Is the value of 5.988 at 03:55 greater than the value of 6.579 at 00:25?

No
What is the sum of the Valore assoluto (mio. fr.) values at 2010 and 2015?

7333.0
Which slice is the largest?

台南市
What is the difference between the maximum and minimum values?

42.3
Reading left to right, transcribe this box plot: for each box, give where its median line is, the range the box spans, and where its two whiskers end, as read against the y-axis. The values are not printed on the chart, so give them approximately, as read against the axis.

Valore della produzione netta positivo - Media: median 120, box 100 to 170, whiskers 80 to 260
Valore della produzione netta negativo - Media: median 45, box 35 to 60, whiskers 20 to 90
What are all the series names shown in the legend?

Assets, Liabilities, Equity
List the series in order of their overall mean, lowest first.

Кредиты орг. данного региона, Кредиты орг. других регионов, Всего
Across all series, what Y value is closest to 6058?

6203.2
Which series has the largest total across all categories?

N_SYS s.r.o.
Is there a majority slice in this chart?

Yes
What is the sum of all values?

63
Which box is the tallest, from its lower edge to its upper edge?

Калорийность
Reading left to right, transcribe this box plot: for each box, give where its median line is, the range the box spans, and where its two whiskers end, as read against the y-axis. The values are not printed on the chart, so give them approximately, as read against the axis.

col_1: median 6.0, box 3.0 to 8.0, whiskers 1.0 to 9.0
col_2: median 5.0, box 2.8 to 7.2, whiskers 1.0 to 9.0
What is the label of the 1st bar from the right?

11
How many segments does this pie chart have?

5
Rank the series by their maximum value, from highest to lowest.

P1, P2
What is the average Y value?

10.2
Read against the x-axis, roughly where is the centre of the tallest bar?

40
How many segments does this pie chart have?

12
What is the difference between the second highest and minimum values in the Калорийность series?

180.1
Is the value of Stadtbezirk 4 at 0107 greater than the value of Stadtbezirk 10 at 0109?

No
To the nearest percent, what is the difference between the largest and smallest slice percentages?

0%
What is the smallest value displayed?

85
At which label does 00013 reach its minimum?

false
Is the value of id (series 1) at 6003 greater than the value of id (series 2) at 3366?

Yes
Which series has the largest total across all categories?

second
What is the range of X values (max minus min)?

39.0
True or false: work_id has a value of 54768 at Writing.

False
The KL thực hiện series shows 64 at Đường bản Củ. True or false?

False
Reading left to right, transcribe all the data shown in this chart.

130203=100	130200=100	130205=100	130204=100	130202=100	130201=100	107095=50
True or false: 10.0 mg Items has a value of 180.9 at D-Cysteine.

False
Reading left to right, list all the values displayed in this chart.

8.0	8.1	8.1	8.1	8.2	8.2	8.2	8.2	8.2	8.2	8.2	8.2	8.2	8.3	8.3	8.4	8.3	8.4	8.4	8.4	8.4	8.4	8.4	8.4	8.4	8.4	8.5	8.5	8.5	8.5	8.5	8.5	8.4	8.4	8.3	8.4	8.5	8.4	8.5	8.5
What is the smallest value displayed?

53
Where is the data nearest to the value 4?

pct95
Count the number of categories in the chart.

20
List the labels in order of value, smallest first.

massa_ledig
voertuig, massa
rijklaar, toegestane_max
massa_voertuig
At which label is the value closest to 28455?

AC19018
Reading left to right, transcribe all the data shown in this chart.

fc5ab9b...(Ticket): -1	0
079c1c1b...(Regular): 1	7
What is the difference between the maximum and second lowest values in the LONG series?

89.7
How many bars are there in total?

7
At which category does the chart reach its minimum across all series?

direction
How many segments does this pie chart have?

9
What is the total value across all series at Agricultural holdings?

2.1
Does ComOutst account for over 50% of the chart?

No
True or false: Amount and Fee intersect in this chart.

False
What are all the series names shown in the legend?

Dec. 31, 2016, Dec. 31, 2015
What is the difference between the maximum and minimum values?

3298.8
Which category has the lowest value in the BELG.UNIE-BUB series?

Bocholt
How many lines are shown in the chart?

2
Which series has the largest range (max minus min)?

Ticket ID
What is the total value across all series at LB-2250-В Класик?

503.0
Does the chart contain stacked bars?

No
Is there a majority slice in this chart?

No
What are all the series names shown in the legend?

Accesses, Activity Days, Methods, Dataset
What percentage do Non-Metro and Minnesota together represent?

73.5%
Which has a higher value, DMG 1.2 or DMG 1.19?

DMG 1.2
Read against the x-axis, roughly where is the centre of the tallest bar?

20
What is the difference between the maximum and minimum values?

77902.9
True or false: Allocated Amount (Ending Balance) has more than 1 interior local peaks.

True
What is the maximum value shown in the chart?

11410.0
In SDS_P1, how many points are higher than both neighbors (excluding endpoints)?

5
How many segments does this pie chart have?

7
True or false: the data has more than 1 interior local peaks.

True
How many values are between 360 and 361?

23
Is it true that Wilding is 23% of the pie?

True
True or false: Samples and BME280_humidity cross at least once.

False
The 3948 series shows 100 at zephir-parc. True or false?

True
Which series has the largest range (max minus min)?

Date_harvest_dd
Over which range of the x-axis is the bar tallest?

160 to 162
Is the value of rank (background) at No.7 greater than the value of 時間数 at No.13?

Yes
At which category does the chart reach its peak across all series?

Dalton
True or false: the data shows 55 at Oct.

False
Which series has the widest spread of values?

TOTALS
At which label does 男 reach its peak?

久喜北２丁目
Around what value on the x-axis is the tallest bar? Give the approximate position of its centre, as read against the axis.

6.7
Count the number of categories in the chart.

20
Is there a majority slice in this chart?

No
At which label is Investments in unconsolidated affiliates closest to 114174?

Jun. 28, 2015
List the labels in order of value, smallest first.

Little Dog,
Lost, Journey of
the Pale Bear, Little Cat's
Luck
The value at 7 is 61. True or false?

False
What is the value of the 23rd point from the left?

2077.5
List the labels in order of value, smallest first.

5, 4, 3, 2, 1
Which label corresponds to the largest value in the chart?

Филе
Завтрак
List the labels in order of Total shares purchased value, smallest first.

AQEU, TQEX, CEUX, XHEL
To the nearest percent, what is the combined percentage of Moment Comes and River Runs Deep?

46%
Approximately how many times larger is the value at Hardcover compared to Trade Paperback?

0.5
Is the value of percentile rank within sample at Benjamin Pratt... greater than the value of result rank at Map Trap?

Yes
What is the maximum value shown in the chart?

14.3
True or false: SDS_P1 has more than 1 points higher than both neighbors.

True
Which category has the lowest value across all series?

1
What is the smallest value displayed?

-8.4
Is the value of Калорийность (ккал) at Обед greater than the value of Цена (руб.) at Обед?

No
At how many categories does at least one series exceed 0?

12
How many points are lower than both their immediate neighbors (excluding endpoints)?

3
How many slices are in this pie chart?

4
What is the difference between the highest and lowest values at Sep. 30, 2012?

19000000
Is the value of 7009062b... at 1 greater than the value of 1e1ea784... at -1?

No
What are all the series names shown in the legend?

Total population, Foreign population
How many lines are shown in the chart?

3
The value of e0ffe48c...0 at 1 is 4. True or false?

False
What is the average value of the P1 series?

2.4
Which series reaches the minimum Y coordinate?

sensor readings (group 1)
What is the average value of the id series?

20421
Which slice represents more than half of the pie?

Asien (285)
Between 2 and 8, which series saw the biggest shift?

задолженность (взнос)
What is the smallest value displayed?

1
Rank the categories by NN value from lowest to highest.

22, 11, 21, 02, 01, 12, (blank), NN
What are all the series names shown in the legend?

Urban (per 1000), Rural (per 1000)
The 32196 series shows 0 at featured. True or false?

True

- **EXERCISE DESCRIPTION**:
Quote the part of the records that opens with the line containing "Assets, Liabilities, Equity" and closes with the line containing "Across all series, what", reproducing each line exactly.

- **FINAL ANSWER**:
Assets, Liabilities, Equity
List the series in order of their overall mean, lowest first.

Кредиты орг. данного региона, Кредиты орг. других регионов, Всего
Across all series, what Y value is closest to 6058?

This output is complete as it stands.